Mendengar ini, pandang mata kedua orang Lama itu memandang rendah dan alis mereka berkerut. Tak senang hati mereka mendengar betapa seorang hwesio telah mengundurkan diri dari kependetaannya, hal ini mendatangkan kesan di hati mereka bahwa kakek itu adalah seorang durhaka dan berkhianat terhadap agama!
"Kakek Siauw Lam, kalau engkau guru dari Bun Beng ini, kebetulan sekali. Aku akan mengambil muridmu ini, aku sayang kepadanya!"
"Tidak, Suhu, dia tidak sayang kepada teecu! Dia hendak menggunakan teecu sebagai syarat ilmunya I-jwe-hoan-hiat!"
Im-kan Seng-jin hendak mencegah Bun Beng bicara, namun terlambat dan seketika wajah Kakek Siauw Lam menjadi pucat, matanya menyinarkan api kemarahan.

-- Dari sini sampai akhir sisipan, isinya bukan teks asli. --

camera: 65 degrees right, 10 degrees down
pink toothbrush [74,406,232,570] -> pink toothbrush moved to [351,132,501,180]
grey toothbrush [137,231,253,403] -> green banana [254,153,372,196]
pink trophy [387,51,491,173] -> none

"Taijin, harap jangan menghina murid Siauw-lim-pai. Kembalikan muridku!"
Bentaknya. Im-kan Seng-jin pun berganti sikap, memandang marah.
"Apa? Engkau pelayan kuil berani menentang aku? Berani melawan koksu kerajaan?"

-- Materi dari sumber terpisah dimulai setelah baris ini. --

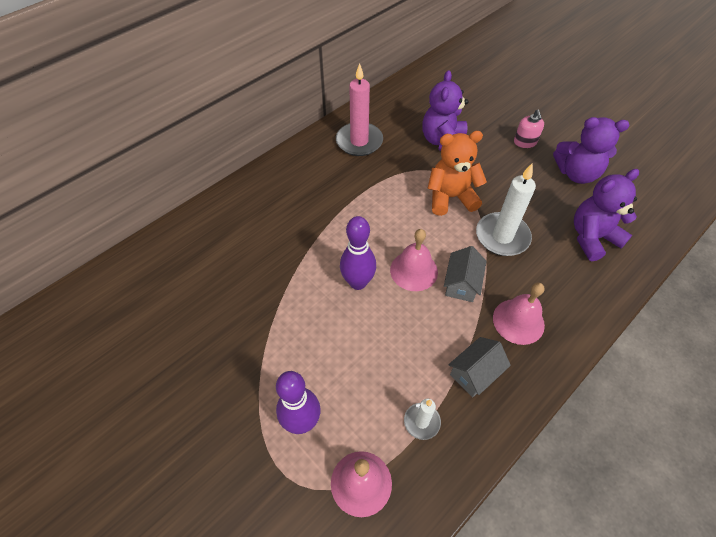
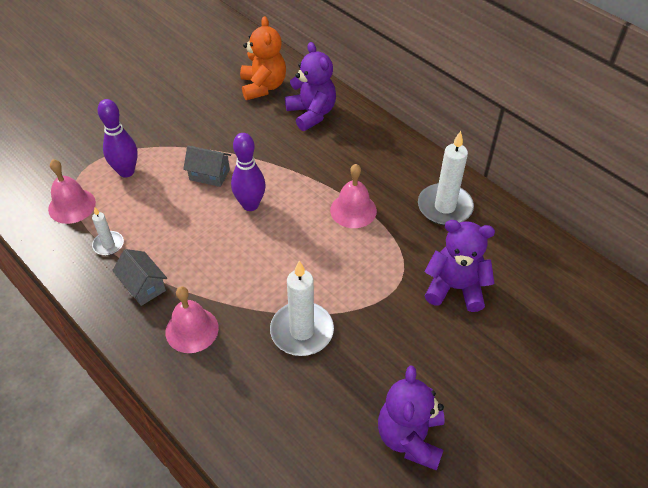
camera: 90 degrees right, 5 degrees down
pink candle [336,63,383,156] -> white candle [418,131,474,225]
pink bell [390,229,438,291] -> pink bell moved to [330,164,377,228]
orange teddy bear [427,131,487,216] -> orange teddy bear moved to [240,16,286,100]
grey house [444,246,487,302] -> grey house moved to [183,146,231,187]
pink soap dispenser [514,109,544,148] -> none
purple teddy bear [574,169,639,261] -> purple teddy bear moved to [285,42,336,131]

"Saya tidak melawan siapa-siapa, akan tetapi Bun Beng adalah muridku dan biar dewa sekalipun hanya bisa merampasnya melalui mayatku!"
Kakek itu sudah marah sekali karena ia tahu apa artinya nasib muridnya kalau hendak dijadikan syarat orang melaksanakan ilmu iblis itu.
"Ha-ha-ha, Ji-wi Lama, lenyapkan hwesio yang durhaka ini!"
Im-kan Seng-jin berkata. Kedua orang Lama itu memang sudah membenci Kakek Siauw Lam, maka kini keduanya lalu menerjang maju dari kanan-kiri, mengirim pukulan-pukulan dahsyat sekali. Dari kiri Thian Tok Lama memukul dengan Ilmu Hek-in-hui-hong-ciang sehingga angin keras menyambar disertai uap hitam, adapun dari kanan Thai Li Lama juga memukul dengan pukulan sakti Sin-kun-hoat-lek! Melihat datangnya pukulan yang me-ngandung hawa sakti amat dahsyatnya itu Kakek Siauw Lam terkejut dan maklum bahwa dia menghadapi dua orang lawan yang amat kuat dan harus dilawan mati-matian, terutama untuk menolong muridnya. Maka ia pun mengerahkan sin-kangnya, mengembangkan kedua lengannya ke kanan-kiri dengan jari tangan terbuka dan menerima pukulan kedua lawan itu dengan telapak tangannya.
"Plak! Plak!"
Telapak tangan mereka bertemu dan melekat. Tiga orang itu berdiri tak bergerak, saling beradu telapak tangan yang mengeluarkan hawa sakti dan terjadilah adu tenaga sakti yang amat dahsyat! Beberapa menit lamanya ketiga orang kakek ini berdiri tegak tak bergerak akan tetapi lambat-laun tubuh kedua orang Lama itu bergoyang-goyang, sedangkan tubuh Kakek Siauw Lam masih tegak, sama sekali tidak terguncang, hanya dari rambut kepalanya mengepul uap putih dan mukanya pucat.